→ **AIM OF THE TASK**:
Give back the records in their entirety, exactly.

BEGIN INPUT DATA

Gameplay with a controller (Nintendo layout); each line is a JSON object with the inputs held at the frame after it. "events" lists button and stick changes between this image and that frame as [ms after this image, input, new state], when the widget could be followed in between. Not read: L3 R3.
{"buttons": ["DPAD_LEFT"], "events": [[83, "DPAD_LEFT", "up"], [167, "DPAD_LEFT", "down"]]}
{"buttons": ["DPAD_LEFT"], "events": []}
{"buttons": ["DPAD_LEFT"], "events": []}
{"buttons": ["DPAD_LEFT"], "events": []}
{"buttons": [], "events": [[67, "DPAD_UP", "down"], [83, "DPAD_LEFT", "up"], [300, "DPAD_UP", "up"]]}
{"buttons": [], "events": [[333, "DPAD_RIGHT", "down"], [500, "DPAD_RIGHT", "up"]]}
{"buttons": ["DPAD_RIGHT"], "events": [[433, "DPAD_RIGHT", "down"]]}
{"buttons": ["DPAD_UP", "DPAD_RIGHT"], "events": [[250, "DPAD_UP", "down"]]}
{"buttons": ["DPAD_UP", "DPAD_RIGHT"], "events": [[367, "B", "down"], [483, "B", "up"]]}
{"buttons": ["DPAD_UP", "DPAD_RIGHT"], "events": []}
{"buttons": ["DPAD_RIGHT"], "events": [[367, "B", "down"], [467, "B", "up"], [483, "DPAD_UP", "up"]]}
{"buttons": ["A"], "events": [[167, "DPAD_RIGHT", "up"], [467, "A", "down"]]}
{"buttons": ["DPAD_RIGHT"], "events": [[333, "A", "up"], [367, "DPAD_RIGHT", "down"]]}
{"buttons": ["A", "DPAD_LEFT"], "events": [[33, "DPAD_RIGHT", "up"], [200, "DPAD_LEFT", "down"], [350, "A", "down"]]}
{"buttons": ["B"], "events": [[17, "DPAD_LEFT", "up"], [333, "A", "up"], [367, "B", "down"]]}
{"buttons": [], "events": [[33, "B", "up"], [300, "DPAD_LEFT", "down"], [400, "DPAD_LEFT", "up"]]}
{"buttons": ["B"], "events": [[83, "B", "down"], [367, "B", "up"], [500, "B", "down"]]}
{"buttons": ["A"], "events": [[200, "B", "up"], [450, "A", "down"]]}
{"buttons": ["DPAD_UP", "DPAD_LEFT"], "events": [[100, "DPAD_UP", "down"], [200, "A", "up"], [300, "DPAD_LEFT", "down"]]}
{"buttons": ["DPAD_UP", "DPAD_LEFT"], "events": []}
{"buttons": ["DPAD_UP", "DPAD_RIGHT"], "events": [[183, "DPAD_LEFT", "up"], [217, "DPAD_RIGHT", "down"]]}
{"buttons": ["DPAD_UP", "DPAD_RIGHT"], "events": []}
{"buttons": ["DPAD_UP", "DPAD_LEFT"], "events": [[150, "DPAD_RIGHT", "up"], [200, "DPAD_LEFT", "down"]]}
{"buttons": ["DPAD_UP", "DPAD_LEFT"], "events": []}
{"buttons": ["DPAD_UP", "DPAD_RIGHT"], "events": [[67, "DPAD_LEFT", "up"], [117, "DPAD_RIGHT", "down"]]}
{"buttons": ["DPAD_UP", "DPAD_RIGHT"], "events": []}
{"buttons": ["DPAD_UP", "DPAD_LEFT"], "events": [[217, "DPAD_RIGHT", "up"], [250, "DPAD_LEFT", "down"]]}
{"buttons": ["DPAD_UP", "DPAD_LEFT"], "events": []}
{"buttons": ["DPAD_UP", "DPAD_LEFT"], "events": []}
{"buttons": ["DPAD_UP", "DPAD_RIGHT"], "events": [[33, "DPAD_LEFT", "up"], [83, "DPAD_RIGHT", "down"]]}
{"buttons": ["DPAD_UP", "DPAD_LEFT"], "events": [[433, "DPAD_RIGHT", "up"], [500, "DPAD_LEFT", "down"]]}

END INPUT DATA

→ **EXPECTED ANSWER**:
Gameplay with a controller (Nintendo layout); each line is a JSON object with the inputs held at the frame after it. "events" lists button and stick changes between this image and that frame as [ms after this image, input, new state], when the widget could be followed in between. Not read: L3 R3.
{"buttons": ["DPAD_LEFT"], "events": [[83, "DPAD_LEFT", "up"], [167, "DPAD_LEFT", "down"]]}
{"buttons": ["DPAD_LEFT"], "events": []}
{"buttons": ["DPAD_LEFT"], "events": []}
{"buttons": ["DPAD_LEFT"], "events": []}
{"buttons": [], "events": [[67, "DPAD_UP", "down"], [83, "DPAD_LEFT", "up"], [300, "DPAD_UP", "up"]]}
{"buttons": [], "events": [[333, "DPAD_RIGHT", "down"], [500, "DPAD_RIGHT", "up"]]}
{"buttons": ["DPAD_RIGHT"], "events": [[433, "DPAD_RIGHT", "down"]]}
{"buttons": ["DPAD_UP", "DPAD_RIGHT"], "events": [[250, "DPAD_UP", "down"]]}
{"buttons": ["DPAD_UP", "DPAD_RIGHT"], "events": [[367, "B", "down"], [483, "B", "up"]]}
{"buttons": ["DPAD_UP", "DPAD_RIGHT"], "events": []}
{"buttons": ["DPAD_RIGHT"], "events": [[367, "B", "down"], [467, "B", "up"], [483, "DPAD_UP", "up"]]}
{"buttons": ["A"], "events": [[167, "DPAD_RIGHT", "up"], [467, "A", "down"]]}
{"buttons": ["DPAD_RIGHT"], "events": [[333, "A", "up"], [367, "DPAD_RIGHT", "down"]]}
{"buttons": ["A", "DPAD_LEFT"], "events": [[33, "DPAD_RIGHT", "up"], [200, "DPAD_LEFT", "down"], [350, "A", "down"]]}
{"buttons": ["B"], "events": [[17, "DPAD_LEFT", "up"], [333, "A", "up"], [367, "B", "down"]]}
{"buttons": [], "events": [[33, "B", "up"], [300, "DPAD_LEFT", "down"], [400, "DPAD_LEFT", "up"]]}
{"buttons": ["B"], "events": [[83, "B", "down"], [367, "B", "up"], [500, "B", "down"]]}
{"buttons": ["A"], "events": [[200, "B", "up"], [450, "A", "down"]]}
{"buttons": ["DPAD_UP", "DPAD_LEFT"], "events": [[100, "DPAD_UP", "down"], [200, "A", "up"], [300, "DPAD_LEFT", "down"]]}
{"buttons": ["DPAD_UP", "DPAD_LEFT"], "events": []}
{"buttons": ["DPAD_UP", "DPAD_RIGHT"], "events": [[183, "DPAD_LEFT", "up"], [217, "DPAD_RIGHT", "down"]]}
{"buttons": ["DPAD_UP", "DPAD_RIGHT"], "events": []}
{"buttons": ["DPAD_UP", "DPAD_LEFT"], "events": [[150, "DPAD_RIGHT", "up"], [200, "DPAD_LEFT", "down"]]}
{"buttons": ["DPAD_UP", "DPAD_LEFT"], "events": []}
{"buttons": ["DPAD_UP", "DPAD_RIGHT"], "events": [[67, "DPAD_LEFT", "up"], [117, "DPAD_RIGHT", "down"]]}
{"buttons": ["DPAD_UP", "DPAD_RIGHT"], "events": []}
{"buttons": ["DPAD_UP", "DPAD_LEFT"], "events": [[217, "DPAD_RIGHT", "up"], [250, "DPAD_LEFT", "down"]]}
{"buttons": ["DPAD_UP", "DPAD_LEFT"], "events": []}
{"buttons": ["DPAD_UP", "DPAD_LEFT"], "events": []}
{"buttons": ["DPAD_UP", "DPAD_RIGHT"], "events": [[33, "DPAD_LEFT", "up"], [83, "DPAD_RIGHT", "down"]]}
{"buttons": ["DPAD_UP", "DPAD_LEFT"], "events": [[433, "DPAD_RIGHT", "up"], [500, "DPAD_LEFT", "down"]]}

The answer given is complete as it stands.